→ YOUR TASK:
Reproduce the text of every item below, changing "Site Map" to "Sitemap" and leaving all other wording unchanged.

>>>

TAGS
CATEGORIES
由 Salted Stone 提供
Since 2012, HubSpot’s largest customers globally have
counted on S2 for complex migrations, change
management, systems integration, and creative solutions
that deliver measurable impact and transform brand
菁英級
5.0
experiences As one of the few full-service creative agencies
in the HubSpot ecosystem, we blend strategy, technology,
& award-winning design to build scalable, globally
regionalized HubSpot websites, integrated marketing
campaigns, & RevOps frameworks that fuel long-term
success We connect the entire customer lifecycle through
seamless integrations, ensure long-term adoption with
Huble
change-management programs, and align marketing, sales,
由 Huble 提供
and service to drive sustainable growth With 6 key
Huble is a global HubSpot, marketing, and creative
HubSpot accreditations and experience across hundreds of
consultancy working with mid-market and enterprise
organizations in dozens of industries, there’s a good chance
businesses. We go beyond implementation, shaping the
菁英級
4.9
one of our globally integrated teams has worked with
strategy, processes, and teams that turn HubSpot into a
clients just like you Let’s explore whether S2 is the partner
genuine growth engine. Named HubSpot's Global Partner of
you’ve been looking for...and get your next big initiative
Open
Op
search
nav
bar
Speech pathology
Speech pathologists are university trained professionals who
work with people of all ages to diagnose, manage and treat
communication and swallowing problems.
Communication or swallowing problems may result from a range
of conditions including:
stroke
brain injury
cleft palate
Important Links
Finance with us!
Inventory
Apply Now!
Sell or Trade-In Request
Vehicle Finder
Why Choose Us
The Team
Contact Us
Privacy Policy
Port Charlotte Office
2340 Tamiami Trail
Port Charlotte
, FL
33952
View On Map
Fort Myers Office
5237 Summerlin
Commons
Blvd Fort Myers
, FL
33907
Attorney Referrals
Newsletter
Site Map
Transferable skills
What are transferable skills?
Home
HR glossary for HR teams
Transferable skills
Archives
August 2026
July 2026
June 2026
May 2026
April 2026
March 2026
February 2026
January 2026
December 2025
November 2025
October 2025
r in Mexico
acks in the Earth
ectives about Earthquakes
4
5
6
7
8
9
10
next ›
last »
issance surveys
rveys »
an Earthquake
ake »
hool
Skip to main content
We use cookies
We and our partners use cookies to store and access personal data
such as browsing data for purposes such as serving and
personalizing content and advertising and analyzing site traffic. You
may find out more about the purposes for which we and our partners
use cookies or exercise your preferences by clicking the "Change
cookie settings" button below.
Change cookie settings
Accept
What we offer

<<<

→ SOLUTION:
TAGS
CATEGORIES
由 Salted Stone 提供
Since 2012, HubSpot’s largest customers globally have
counted on S2 for complex migrations, change
management, systems integration, and creative solutions
that deliver measurable impact and transform brand
菁英級
5.0
experiences As one of the few full-service creative agencies
in the HubSpot ecosystem, we blend strategy, technology,
& award-winning design to build scalable, globally
regionalized HubSpot websites, integrated marketing
campaigns, & RevOps frameworks that fuel long-term
success We connect the entire customer lifecycle through
seamless integrations, ensure long-term adoption with
Huble
change-management programs, and align marketing, sales,
由 Huble 提供
and service to drive sustainable growth With 6 key
Huble is a global HubSpot, marketing, and creative
HubSpot accreditations and experience across hundreds of
consultancy working with mid-market and enterprise
organizations in dozens of industries, there’s a good chance
businesses. We go beyond implementation, shaping the
菁英級
4.9
one of our globally integrated teams has worked with
strategy, processes, and teams that turn HubSpot into a
clients just like you Let’s explore whether S2 is the partner
genuine growth engine. Named HubSpot's Global Partner of
you’ve been looking for...and get your next big initiative
Open
Op
search
nav
bar
Speech pathology
Speech pathologists are university trained professionals who
work with people of all ages to diagnose, manage and treat
communication and swallowing problems.
Communication or swallowing problems may result from a range
of conditions including:
stroke
brain injury
cleft palate
Important Links
Finance with us!
Inventory
Apply Now!
Sell or Trade-In Request
Vehicle Finder
Why Choose Us
The Team
Contact Us
Privacy Policy
Port Charlotte Office
2340 Tamiami Trail
Port Charlotte
, FL
33952
View On Map
Fort Myers Office
5237 Summerlin
Commons
Blvd Fort Myers
, FL
33907
Attorney Referrals
Newsletter
Sitemap
Transferable skills
What are transferable skills?
Home
HR glossary for HR teams
Transferable skills
Archives
August 2026
July 2026
June 2026
May 2026
April 2026
March 2026
February 2026
January 2026
December 2025
November 2025
October 2025
r in Mexico
acks in the Earth
ectives about Earthquakes
4
5
6
7
8
9
10
next ›
last »
issance surveys
rveys »
an Earthquake
ake »
hool
Skip to main content
We use cookies
We and our partners use cookies to store and access personal data
such as browsing data for purposes such as serving and
personalizing content and advertising and analyzing site traffic. You
may find out more about the purposes for which we and our partners
use cookies or exercise your preferences by clicking the "Change
cookie settings" button below.
Change cookie settings
Accept
What we offer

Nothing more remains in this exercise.